Ingest, replication, and revisions

Incoming nanopublications enter a Registry through an HTTP POST endpoint. The Registry checks the Trusty URI, verifies the signature against the declared public key, checks that the nanopublication's types fall within the instance's coverage, and checks the agent's account and publication quota (both derived from the trust calculation of Section 4). If these checks succeed, the nanopublication is accepted and stored in the Registry's MongoDB document store. Their pre-existing Trusty URI is used as internal and external identifier, by which the nanopublication becomes retrievable.

Registries replicate content from one another along the same (pubkey, type) axes they also use for their internal organization. Every (pubkey, type) pair has its own ordered list that is exposed as a paginated HTTP resource. Entries carry a running position and a checksum derived from the Trusty URI hashes of all previous entries via bitwise XOR. Same checksums on different servers thereby always imply the exact same set of entries up to that point in the list, but not necessarily in the same order. This allows peers to detect divergence and resume replication after interruption.
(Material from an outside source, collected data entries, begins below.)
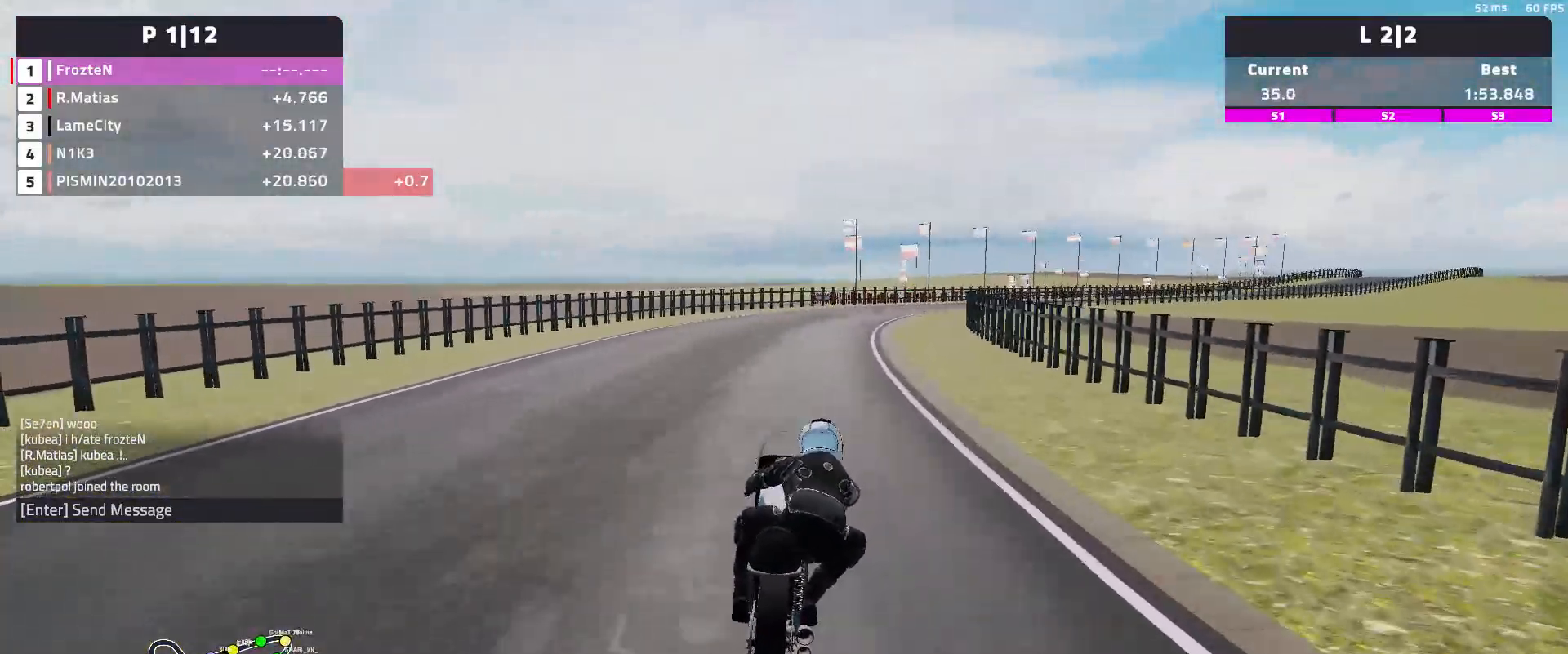
{"buttons": ["R2"], "left_stick": "right", "events": []}
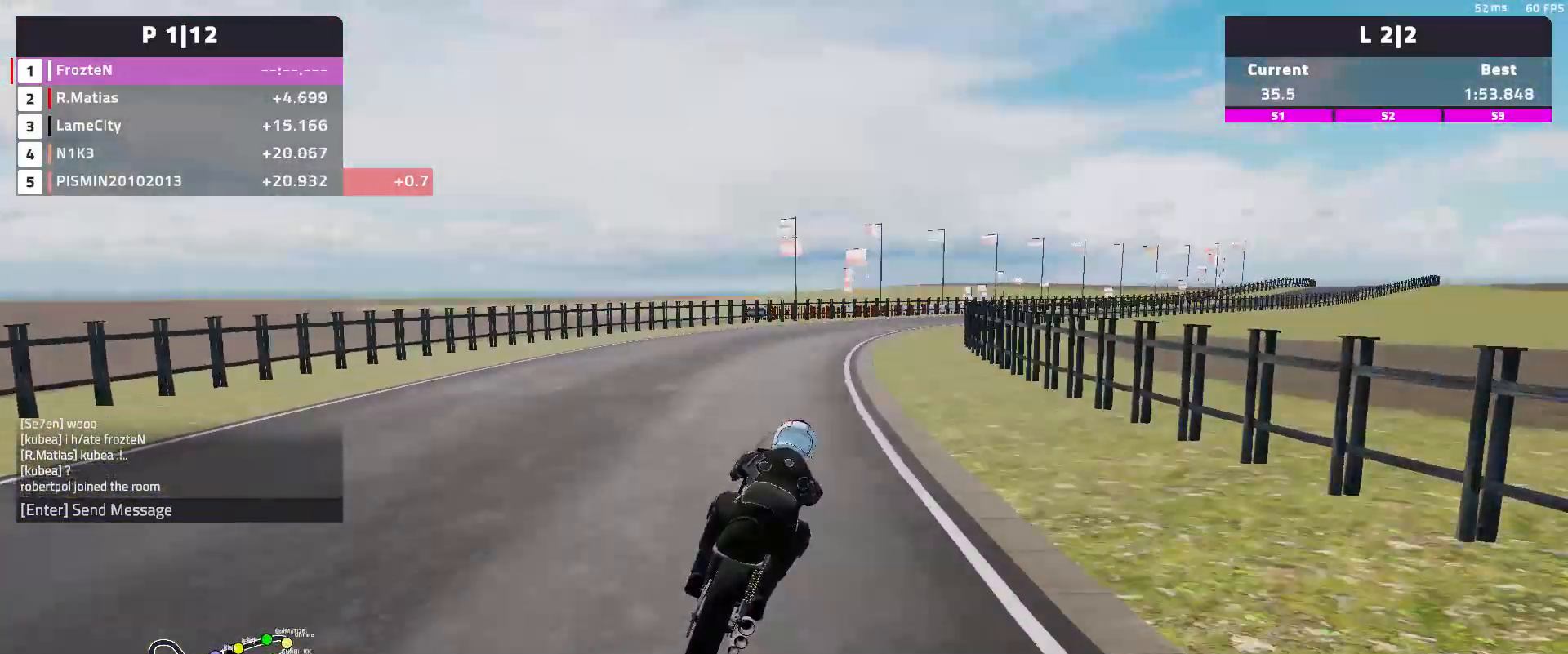
{"buttons": ["R2"], "left_stick": "right", "events": []}
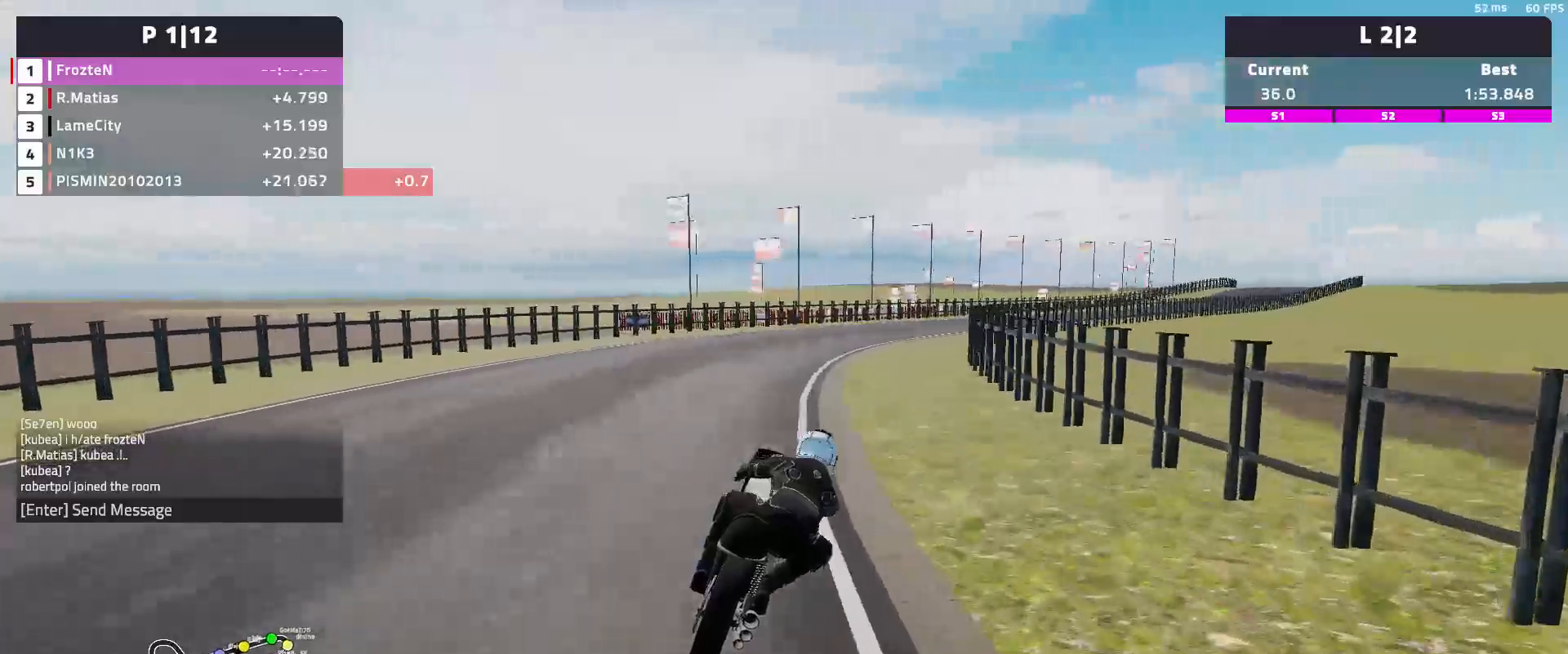
{"buttons": ["R2"], "left_stick": "right", "events": []}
An instance therefore does not mirror the entire network: it selects the public keys and types it covers and pulls only the corresponding lists from its peers, alongside the small number of fixed types needed for trust calculation.

Nanopublications are immutable and cannot be unpublished once in the network (but Registries can delete local nanopublications when needed). Retractions are themselves nanopublications that reference, by Trusty URI, the nanopublications they retract. The Registry does not delete the target — every nanopublication remains resolvable by its hash — but it sets an invalidated flag on the corresponding list entry. When the retracted nanopublication is a declaration or endorsement, the invalidation additionally propagates into the next trust-state computation, so that stale keys and edges are removed from the trust graph as part of its normal re-derivation (Section 4, with cross-Registry consistency guaranteed by Lemma 3).

Querying

Registries only allow for lookup by ID and via the nanopublication lists as explained above. More advanced querying is supported by the independent Nanopub Query instances, which build up on the Registries to incrementally fetch new nanopublications, index them in RDF4J triple stores and make them available for SPARQL-based querying.

A Query instance maintains a family of repositories rather than a single monolithic triple store: global ones (a metadata repository, an optional full repository of all four graphs per nanopublication, and an optional thirty-day sliding window) serving general queries across the knowledge graph, plus a per-public-key (pubkey_<hash>) and per-type (type_<hash>) repository for every key and type seen, so that narrow queries hit a correspondingly narrow index. By mirroring the same (pubkey, type) slicing used by the Registries, a Query instance can moreover restrict its coverage to the slices it wants to serve, allowing for targeted services and robust decentralized operation.

Beyond the raw triples, Query maintains an admin graph (npa:graph) recording signatures, agent URIs, declared types, retraction and supersession links, and load-time metadata (monotonic load counter, per-batch checksum, ingest timestamp), making questions like “everything published since load counter N” expressible as simple SPARQL queries. Trust states from the Registries are materialised into a dedicated trust repository, so authority-sensitive queries (e.g. restricting to signing keys currently approved for a given agent) are expressible as plain locally-federated SPARQL joins.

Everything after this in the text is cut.